The amended law’s ambiguous language on exams – it allowed “regular examinations” in Classes 5 and 8 without elaborating on their nature – undermined its own ban on public exams in lower classes and prompted many states to consider introducing them. Haryana was one of them and it amended the state RTE rules to that effect.
School authorities maintain the provisions on public exams still hold. “That amendment was to section 16 of the RTE act. That no-detention policy was scrapped. It does not mean that board examinations will be conducted. Even before, there were regular examinations,” said Kaushik. “Section 30 was amended by Haryana which says education authorities have to issue certificates after completion of elementary education. Certificate could be a school leaving certificate or a progress card, it doesn’t say that the students have to undergo specific board examinations.”
Schools also said that Haryana’s decision contradicts the NEP which talks about the creation of an independent, state-wide, body called the State School Standards Authority (SSSA). The SSSA will be tasked to establish a minimal set of standards which shall be followed by all schools.
“The NEP necessitates SSSA to avoid the conflict of interest. First they should make the SSSA then we move forward,” said Kulbushan Sharma, President of Federation of Private Schools Association, Haryana.
Then, authorities of schools affiliated to other boards, including the Central Board of Secondary Education ( CBSE ), face the challenge of preparing children for an exam based on different teaching patterns and syllabuses.
“Every board’s curriculum is different, teaching patterns are different... Students were taught through online classes. If they force us to teach this curriculum then I don’t understand how the children will cope,” said Kaushik.

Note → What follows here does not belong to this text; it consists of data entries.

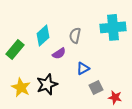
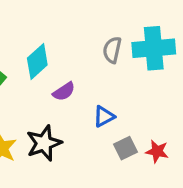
gray semicircle: (75, 35) -> (112, 50), moved
red star: (115, 97) -> (157, 151), moved

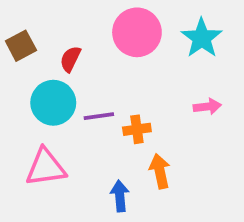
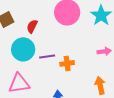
orange arrow: (160, 171) -> (100, 85), moved

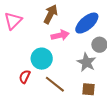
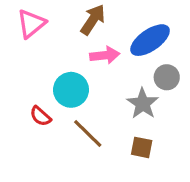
red semicircle: (25, 77) -> (40, 116), turned -80

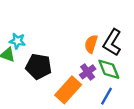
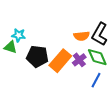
orange semicircle: (91, 44) -> (82, 36), turned -112
orange rectangle: (68, 90) -> (60, 61), moved

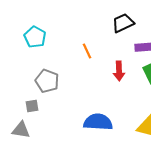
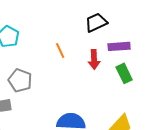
red arrow: (119, 71) -> (94, 59), moved

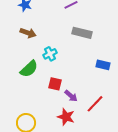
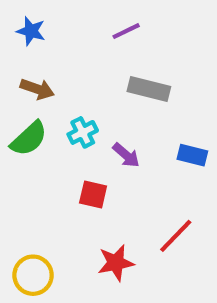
green semicircle: (29, 69) -> (29, 139), moved
purple arrow: (71, 96) -> (126, 155), moved
red star: (66, 117) -> (116, 263), turned -30

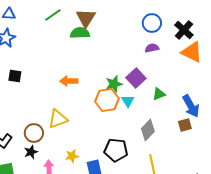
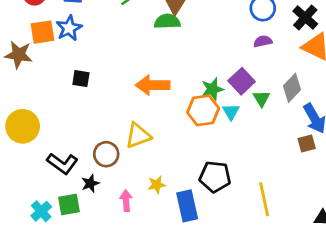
orange arrow: (69, 81) -> (153, 85), size x1.4
green triangle: (159, 94) -> (261, 98), moved, turned -40
gray diamond: (148, 130) -> (292, 88), moved
black star: (31, 152) -> (90, 183), moved

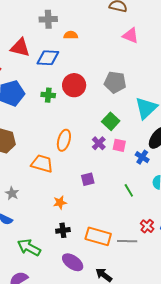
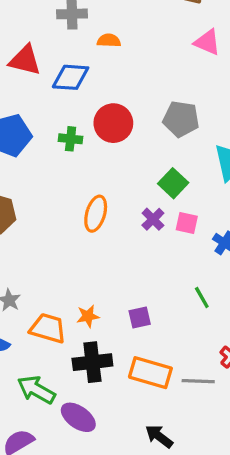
orange trapezoid: (42, 164) -> (48, 328), moved
purple square: (88, 179) -> (140, 318), moved
black cross: (63, 230) -> (92, 362), size x1.6
purple ellipse: (73, 262) -> (78, 417), moved

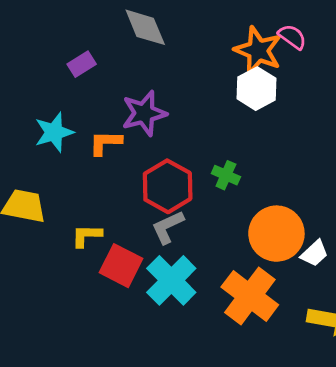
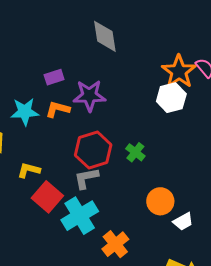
purple rectangle: (82, 64) -> (54, 77), moved
cyan star: (54, 132) -> (25, 112), moved
orange circle: (276, 234) -> (160, 201), size x0.7
orange cross: (250, 296) -> (115, 244), moved, size x0.7

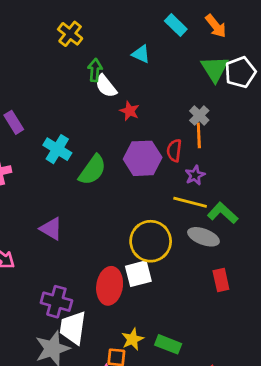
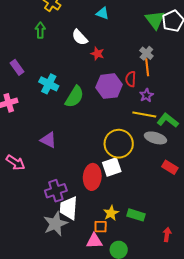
green arrow: (95, 70) -> (40, 30), moved
red rectangle: (221, 280) -> (170, 167), turned -42
purple cross: (56, 302) -> (56, 191), turned -30

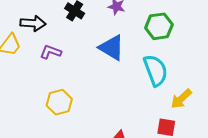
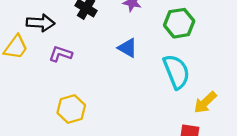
blue triangle: (112, 48) -> (128, 48), size x0.7

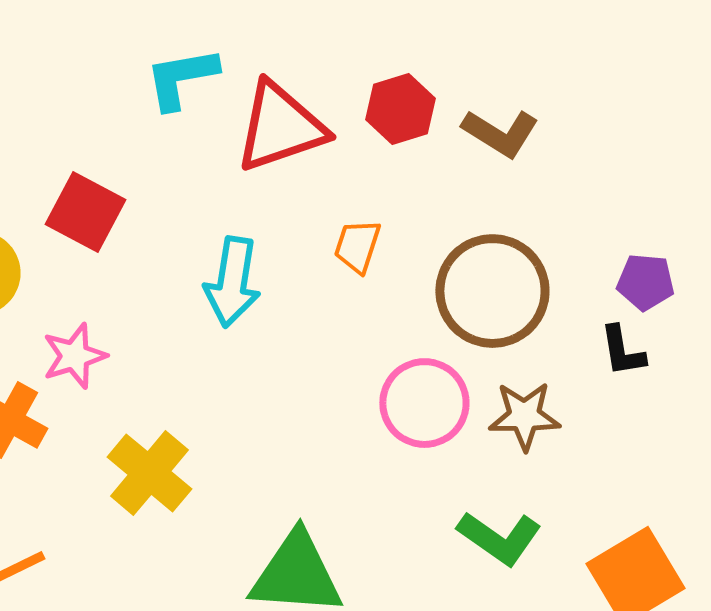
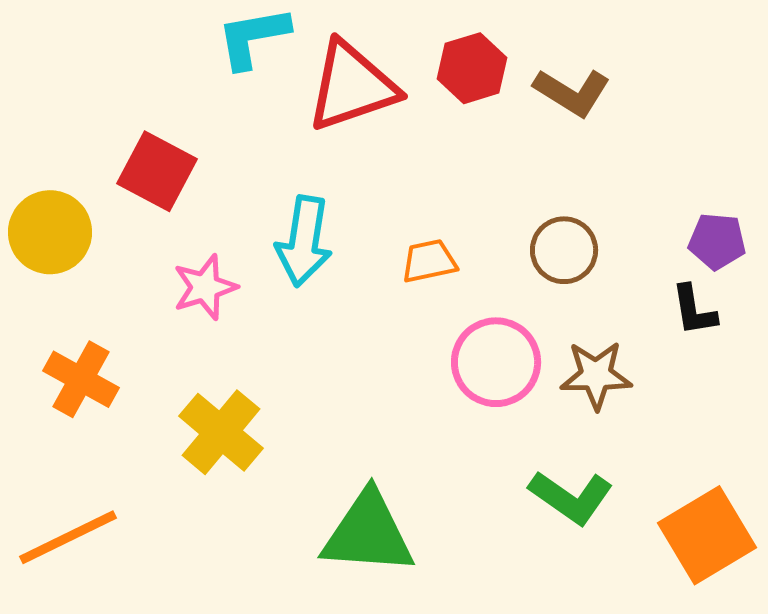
orange trapezoid: (357, 246) -> (429, 261), moved, turned 60
brown circle: (492, 291) -> (564, 250), size x0.6
pink star: (74, 356) -> (205, 287), moved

“Every school conducts its own examinations till Class 8 then children are assessed. In Class 9 they are registered with the board and the board examinations happen, same thing in Class 11. What they have proposed is not at all feasible,” said Kaushik explaining, “They (BSEH) say that people [schools] who have taken no-objection certificate (NOC) from the director of secondary education, have to register on our portal. If they are registering schools, that means dual affiliation which is not permissible under any law – the Haryana Education Act, nor Haryana Board of School Education Act, nor the CBSE, CISCE bylaws.”
Sharma and the National Independent Schools Alliance, alleged that the “board just wants to accumulate revenue”.
Board exams cover for ‘system’s failure’
“Just like how CCE was removed, like that the no-detention policy has also been removed. I think we are going back on a lot of things especially with respect to our promises with children,” said Chopra, referring to the policy of continuous, comprehensive evaluation (CCE) in the RTE which required children’s learning to be judged on the progress made through the year rather than in one exam. It was to go in conjunction with the NDP, which still exists on paper like the ban on board exams, but has been undermined by the amendment.
According to Mishra, NDP was “misunderstood”. The popular assumption was that children were being promoted without any work. Whereas, even with the NDP, children were assessed regularly, just not held back.
“Assessment is not just a feedback on the children but it is also a feedback on the instruction, whether we are able to reach out to the children or not. In order to do that, we have to realise that the children have not understood the concepts so I need to change the way we teach them,” said Mishra.
“There was no discussion on how to teach students without failing them. There was also no discussion as to whether this is possible or not,” added Chopra.
The more immediate fear is that the introduction of board exams will again push children to dropout at the elementary level.
“Now at least students are reaching Class 9,” said Chopra. “Now those students will leave after Class 5.”